Having been a nerd (a wild, fearless nerd but a nerd nonetheless) for my entire life, my expectations for Valentine’s Day have never been ambitious. Oddly, I have had my fair share of roses. I’m sure there are catty people lurking about who would suggest, maliciously, that I may have gotten a few dozen more than my fair share.
After we’d been married for a couple of years, I told my husband that he shouldn’t send any more flowers. The expense for something that will only wilt and die is not as thrilling once the knot has been tied. We’ve been married for quite a while. Our anniversary was last week; Valentine’s Day is tomorrow. I am not lying when I say there is nothing I want.
Yesterday, I lied by inference. I had to. A man, we have a business relationship with, asked me about our anniversary last week. I told him that I had acquired enough jewelry throughout our marriage (truth) that I wouldn’t want any more (truth). I told him I was most pleased by our new down comforter and a beautiful, signature trash can in the kitchen. That was the inference lie.
You know, that I bought a down comforter a couple of weeks ago but he did not. The kitchen trash receptacle came to me via a gift certificate from my oldest and dearest friend. You know, too, that I am very frugal and I consider potential purchases for years sometimes before I cave. Such was the case, or could have been the case, with the trash can. I saw it online in December and visited it daily, okay maybe a few times a day, without actually buying. When the gift certificate arrived I applied it to the trash can purchase on Amazon. You know how I love a happy ending!
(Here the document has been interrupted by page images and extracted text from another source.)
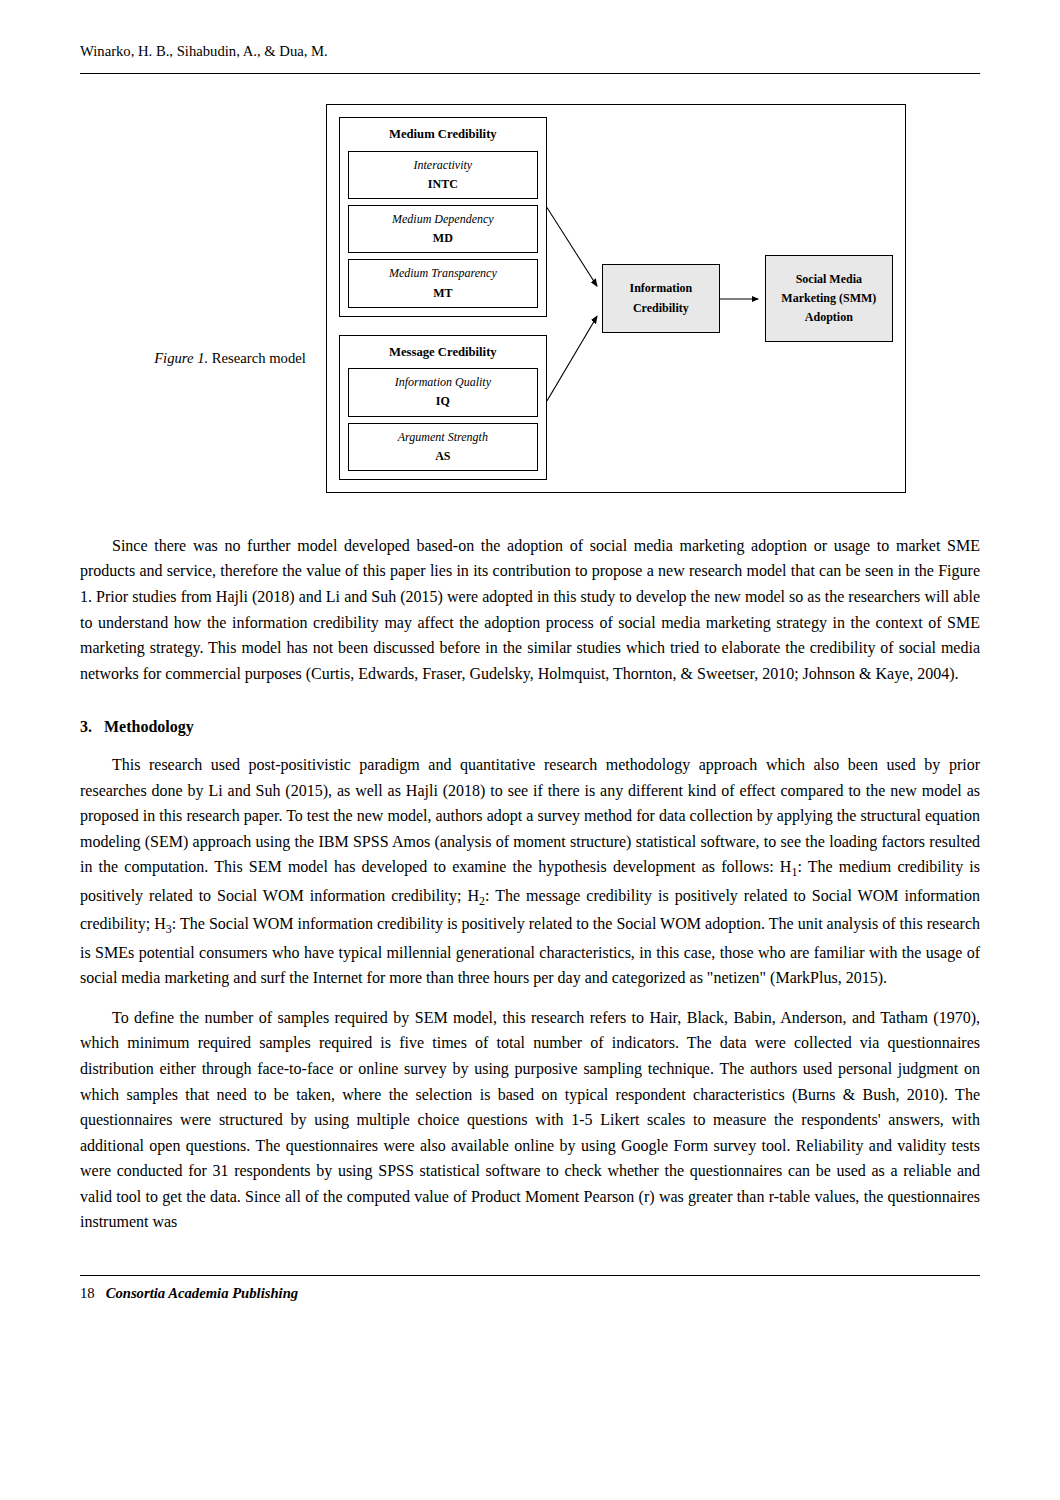Winarko, H. B., Sihabudin, A., & Dua, M.
Figure 1. Research model
Medium Credibility
Interactivity INTC
Medium Dependency MD
Medium Transparency MT
Message Credibility
Information Quality IQ
Argument Strength AS
Information
Credibility
Social Media
Marketing (SMM)
Adoption
Since there was no further model developed based-on the adoption of social media marketing adoption or usage to market SME products and service, therefore the value of this paper lies in its contribution to propose a new research model that can be seen in the Figure 1. Prior studies from Hajli (2018) and Li and Suh (2015) were adopted in this study to develop the new model so as the researchers will able to understand how the information credibility may affect the adoption process of social media marketing strategy in the context of SME marketing strategy. This model has not been discussed before in the similar studies which tried to elaborate the credibility of social media networks for commercial purposes (Curtis, Edwards, Fraser, Gudelsky, Holmquist, Thornton, & Sweetser, 2010; Johnson & Kaye, 2004).
3. Methodology
This research used post-positivistic paradigm and quantitative research methodology approach which also been used by prior researches done by Li and Suh (2015), as well as Hajli (2018) to see if there is any different kind of effect compared to the new model as proposed in this research paper. To test the new model, authors adopt a survey method for data collection by applying the structural equation modeling (SEM) approach using the IBM SPSS Amos (analysis of moment structure) statistical software, to see the loading factors resulted in the computation. This SEM model has developed to examine the hypothesis development as follows: H1: The medium credibility is positively related to Social WOM information credibility; H2: The message credibility is positively related to Social WOM information credibility; H3: The Social WOM information credibility is positively related to the Social WOM adoption. The unit analysis of this research is SMEs potential consumers who have typical millennial generational characteristics, in this case, those who are familiar with the usage of social media marketing and surf the Internet for more than three hours per day and categorized as "netizen" (MarkPlus, 2015).
To define the number of samples required by SEM model, this research refers to Hair, Black, Babin, Anderson, and Tatham (1970), which minimum required samples required is five times of total number of indicators. The data were collected via questionnaires distribution either through face-to-face or online survey by using purposive sampling technique. The authors used personal judgment on which samples that need to be taken, where the selection is based on typical respondent characteristics (Burns & Bush, 2010). The questionnaires were structured by using multiple choice questions with 1-5 Likert scales to measure the respondents' answers, with additional open questions. The questionnaires were also available online by using Google Form survey tool. Reliability and validity tests were conducted for 31 respondents by using SPSS statistical software to check whether the questionnaires can be used as a reliable and valid tool to get the data. Since all of the computed value of Product Moment Pearson (r) was greater than r-table values, the questionnaires instrument was
18 Consortia Academia Publishing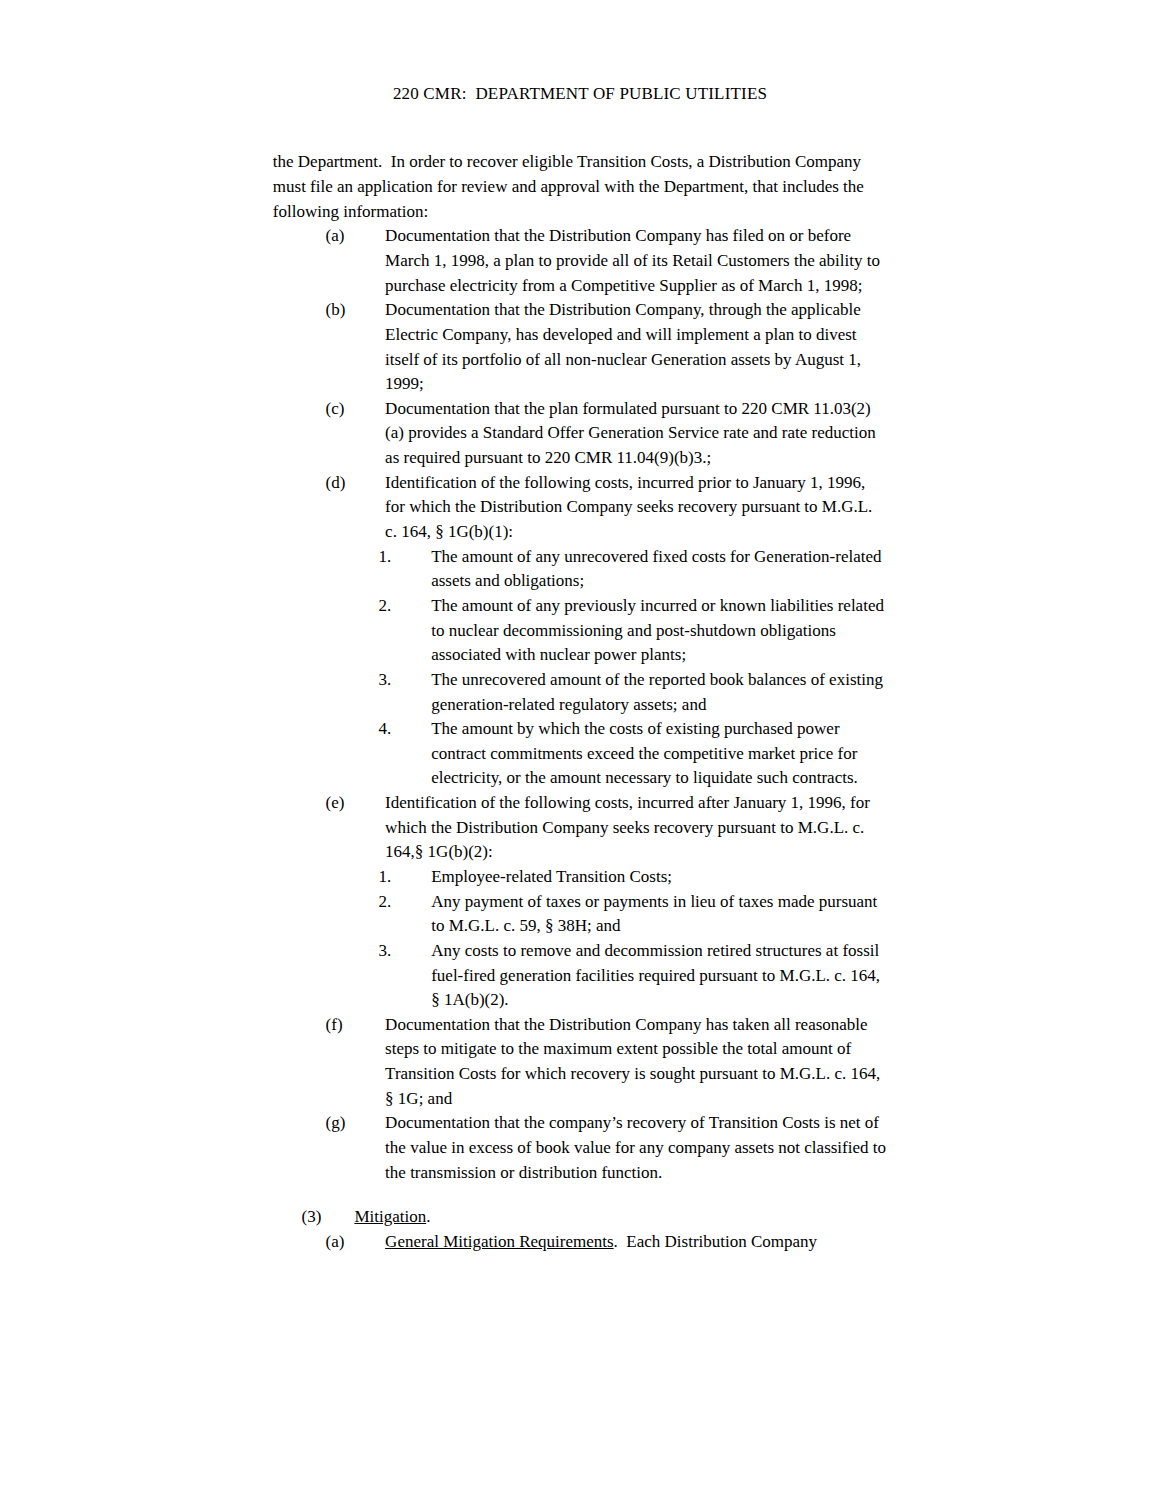220 CMR: DEPARTMENT OF PUBLIC UTILITIES
the Department. In order to recover eligible Transition Costs, a Distribution Company must file an application for review and approval with the Department, that includes the following information:
(a)
Documentation that the Distribution Company has filed on or before March 1, 1998, a plan to provide all of its Retail Customers the ability to purchase electricity from a Competitive Supplier as of March 1, 1998;
(b)
Documentation that the Distribution Company, through the applicable Electric Company, has developed and will implement a plan to divest itself of its portfolio of all non-nuclear Generation assets by August 1, 1999;
(c)
Documentation that the plan formulated pursuant to 220 CMR 11.03(2)(a) provides a Standard Offer Generation Service rate and rate reduction as required pursuant to 220 CMR 11.04(9)(b)3.;
(d)
Identification of the following costs, incurred prior to January 1, 1996, for which the Distribution Company seeks recovery pursuant to M.G.L. c. 164, § 1G(b)(1):
1.
The amount of any unrecovered fixed costs for Generation-related assets and obligations;
2.
The amount of any previously incurred or known liabilities related to nuclear decommissioning and post-shutdown obligations associated with nuclear power plants;
3.
The unrecovered amount of the reported book balances of existing generation-related regulatory assets; and
4.
The amount by which the costs of existing purchased power contract commitments exceed the competitive market price for electricity, or the amount necessary to liquidate such contracts.
(e)
Identification of the following costs, incurred after January 1, 1996, for which the Distribution Company seeks recovery pursuant to M.G.L. c. 164,§ 1G(b)(2):
1.
Employee-related Transition Costs;
2.
Any payment of taxes or payments in lieu of taxes made pursuant to M.G.L. c. 59, § 38H; and
3.
Any costs to remove and decommission retired structures at fossil fuel-fired generation facilities required pursuant to M.G.L. c. 164, § 1A(b)(2).
(f)
Documentation that the Distribution Company has taken all reasonable steps to mitigate to the maximum extent possible the total amount of Transition Costs for which recovery is sought pursuant to M.G.L. c. 164, § 1G; and
(g)
Documentation that the company’s recovery of Transition Costs is net of the value in excess of book value for any company assets not classified to the transmission or distribution function.
(3)
Mitigation.
(a)
General Mitigation Requirements. Each Distribution Company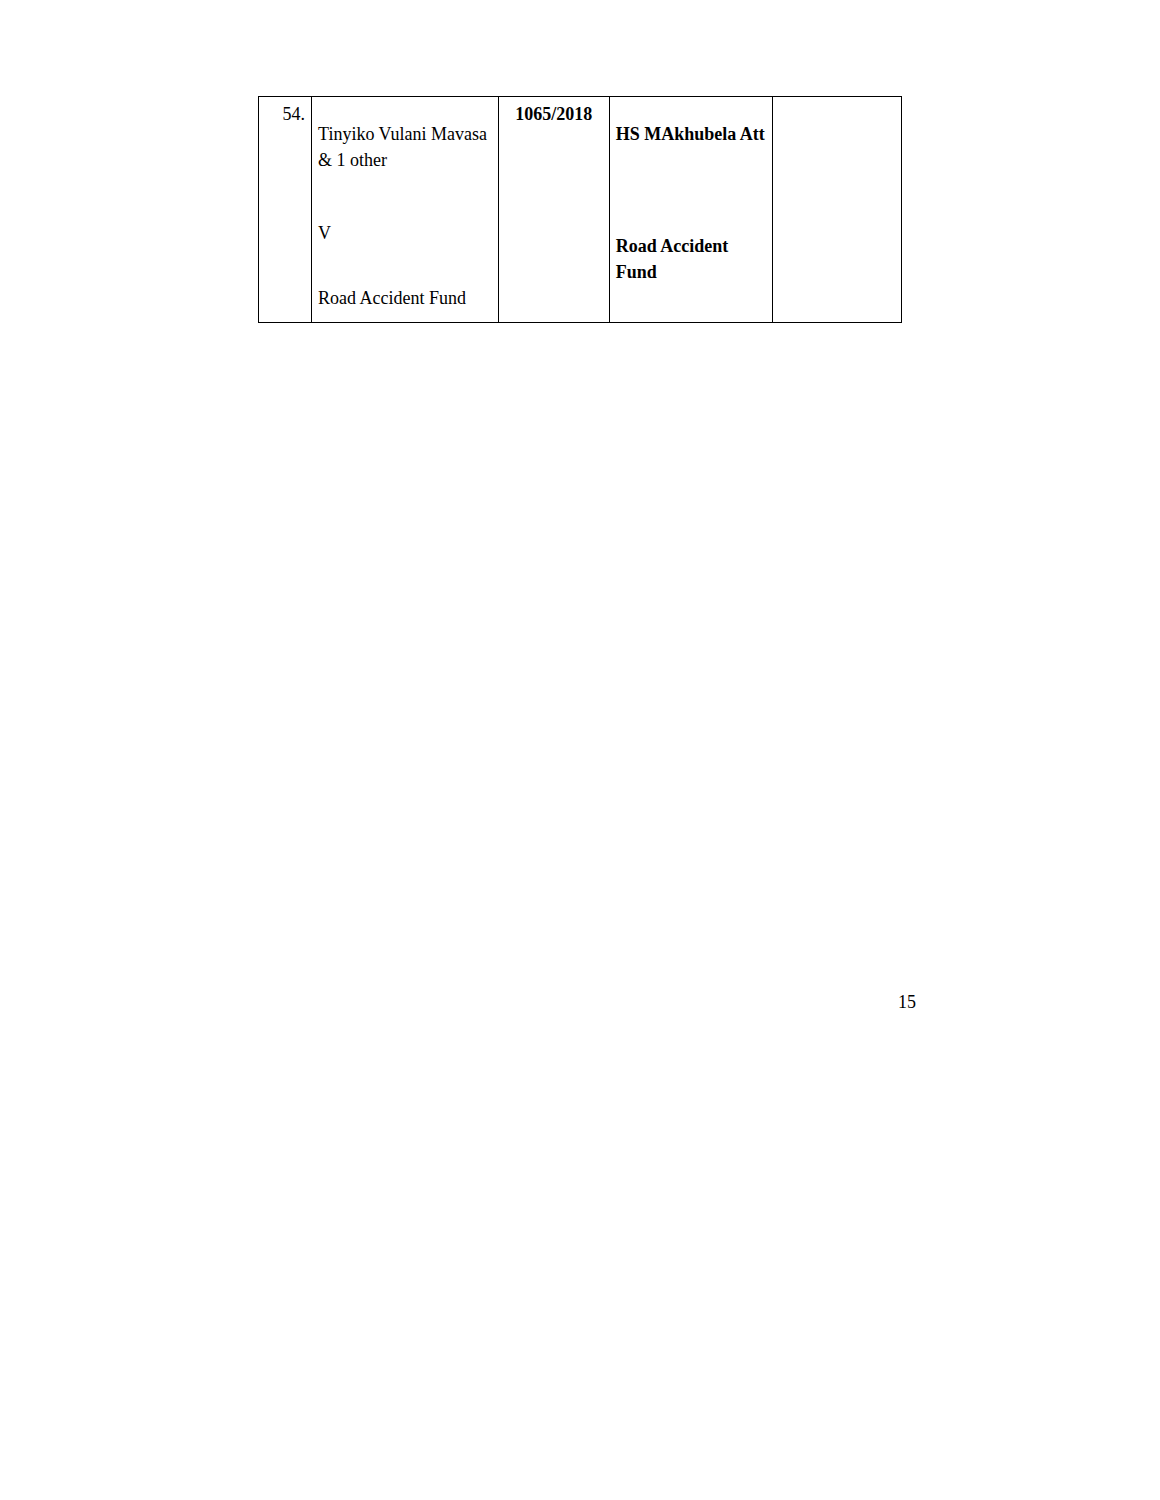| 54. | Tinyiko Vulani Mavasa & 1 other V Road Accident Fund | 1065/2018 | HS MAkhubela Att Road Accident Fund | |
15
My husband sees me as someone who is deserving of roses and jewels, which is very sweet and among the many reasons we’re still married and I haven’t killed him yet. I am a person who doesn’t have a use for more jewelry but I do have a use for a fashionable sturdy, trash, receptacle. I’m sure you understand why I lied by inference to protect my husband. I just don’t see the point in buying something that has no utilitarian purpose. I am, after all, a nerd.
The foot pedal-lid lifter mechanism is good for 120,000 openings, which equals over 16 daily openings for the next 20 years. You cannot imagine the joy in my heart. If I live to be 80, and I limit myself to a mere 10 to 11 daily openings, the can will still last as long as I do. One of my catty friends told me if I died, and willed it to her, she’d like to know how many lifts were left.